I smoothed my hand over the envelope, felt its sharp edge. Inside was a USB stick, and on that USB stick was an app I’d had a program developer write for me. It had cost ten thousand dollars to hire his team to do it because it was such a specialized, customized thing. My parents hadn’t got the bill yet, but luckily, I’d be far away in North Carolina when it came. And by then, I had a feeling my father would have other things on his mind—like all the mistresses he juggled on his business trips. That was part of the reason my parents were separating. My mother had known for years, but only now did she feel like she deserved better.

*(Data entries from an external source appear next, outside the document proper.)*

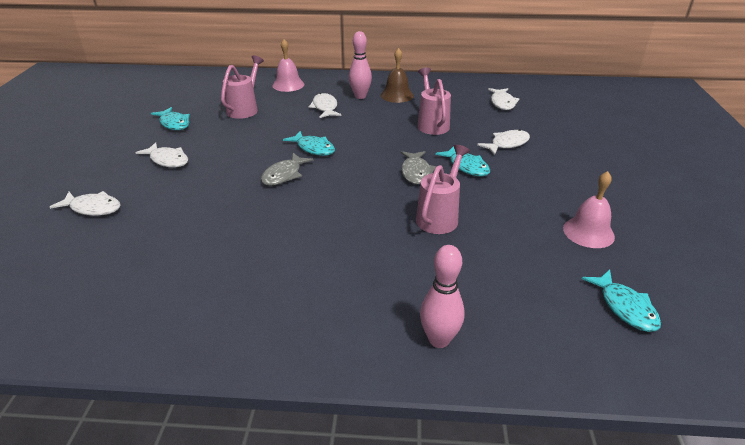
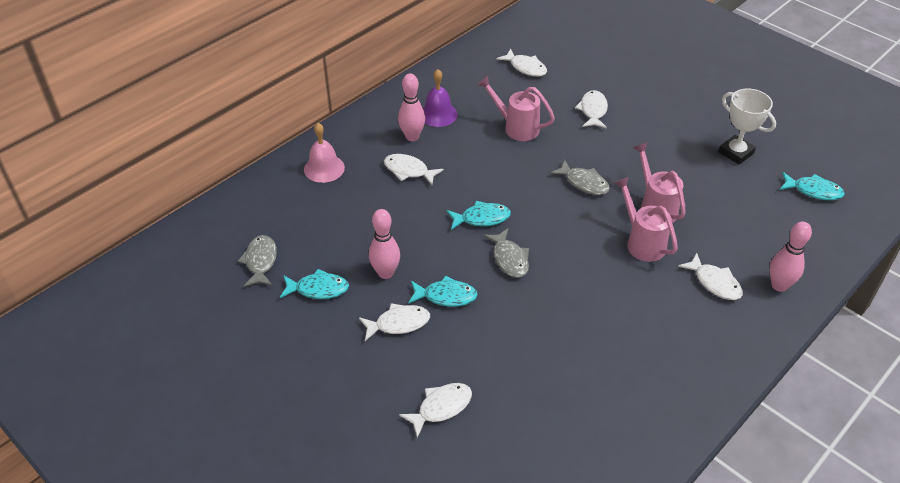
camera: 50 degrees left, 10 degrees up
pink watering can [221,56,264,119] -> pink watering can moved to [614,177,678,262]
brown bell [381,48,414,103] -> purple bell [423,69,458,127]
turquoise fish [435,146,490,177] -> turquoise fish moved to [408,276,478,307]
pink bell [563,171,615,248] -> white trophy [718,88,776,165]
none -> grey fish [238,235,277,287]
none -> pink bowling pin [369,209,400,279]
none -> white fish [678,253,743,300]

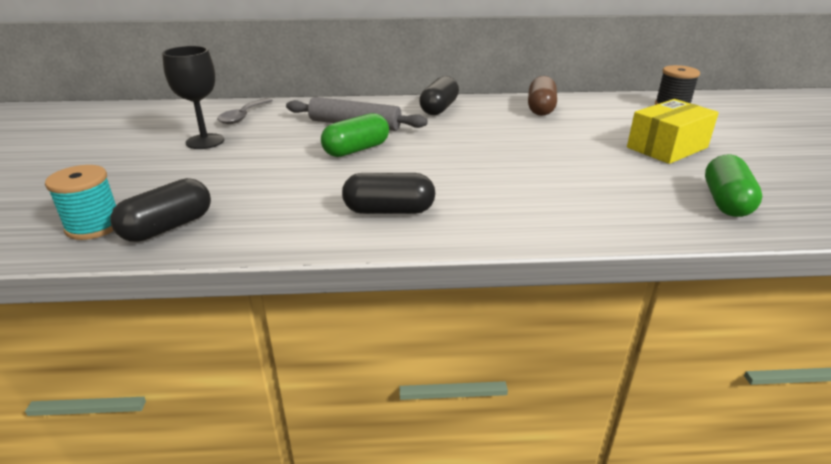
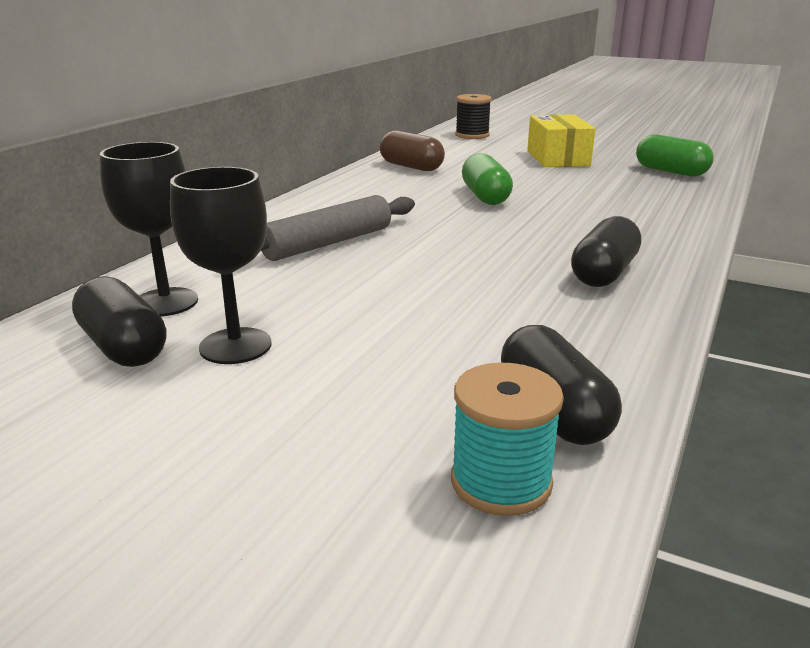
camera: 60 degrees left, 5 degrees down
grey spoon [217,98,273,124] -> black goblet [100,142,198,316]
green capsule [321,113,389,157] -> green capsule moved to [462,153,513,205]
black capsule [419,76,459,115] -> black capsule moved to [72,276,166,367]

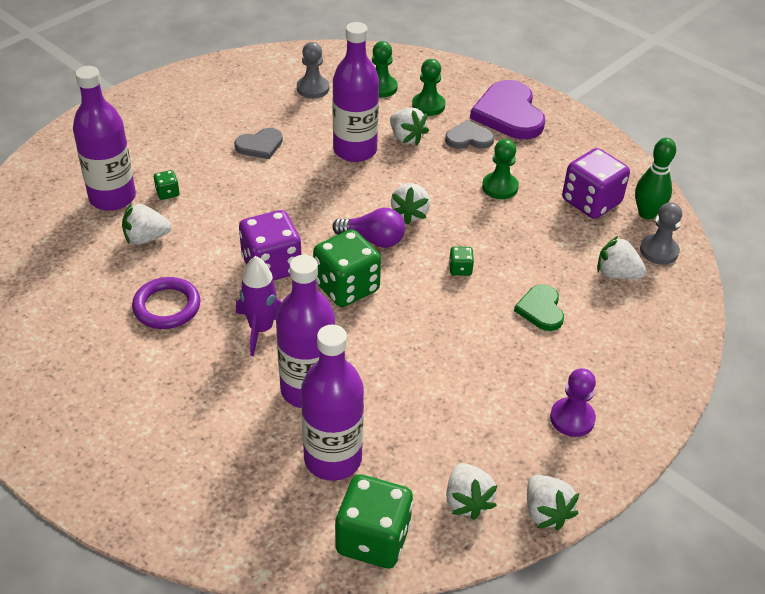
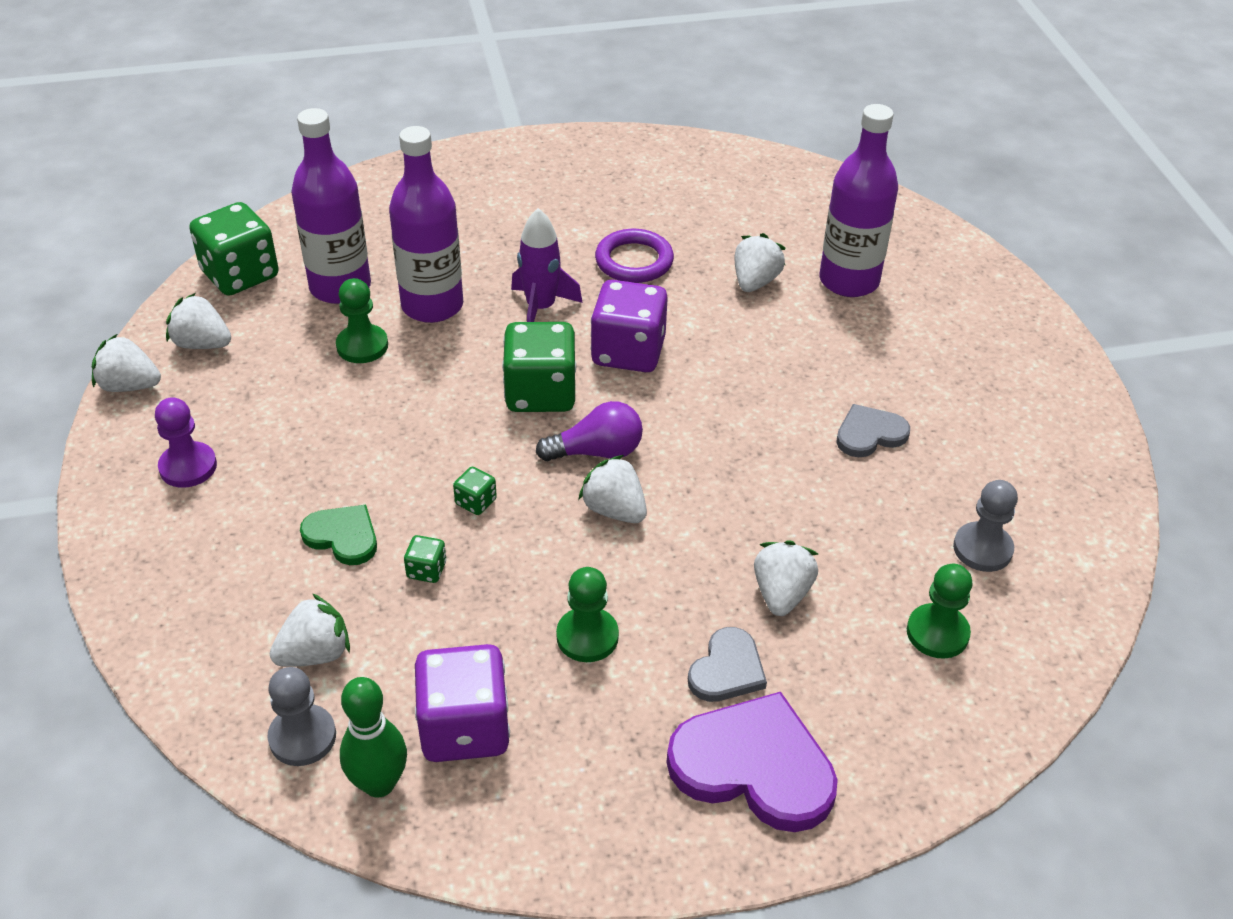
camera: 125 degrees right, 0 degrees up
green dice [154,170,180,200] -> green dice moved to [404,535,446,583]
grey heart [234,128,283,159] -> grey heart turned 60 degrees clockwise [836,404,910,457]
purple bottle [332,22,379,162] -> none
purple light bulb [332,207,405,248] -> purple light bulb turned 150 degrees counterclockwise [536,401,643,461]
white strawberry [390,108,429,145] -> white strawberry turned 105 degrees clockwise [754,540,818,616]
green pawn [412,59,445,116] -> green pawn moved to [336,278,388,363]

The app was something Drew could use when the FA began to really catch up with him. He could control his phone by voice, so he didn’t have to use his hands for things like texting or listening to music. I’d even had them add in a cutting edge voice-commanded music-mixing component, so he could create playlists and even record his own songs or mixes on it. It was like a small, traveling music studio he could take with him wherever he went. There were other features like calling 911 on command. I’d had them research the best disability and music apps on the market and combine them into something I hoped Drew would be able to use. My plan was to drop it off in his mailbox at his apartment.
I felt this desperate urge to have Drew accept this, as if it were a talisman of sorts. In the past month, Pierce had passed away—I’d seen his obituary in the paper. It made me think of the TIDD group, of Pierce saying it was a game of Russian roulette. Who would be next? It couldn’t be Drew. It couldn’t.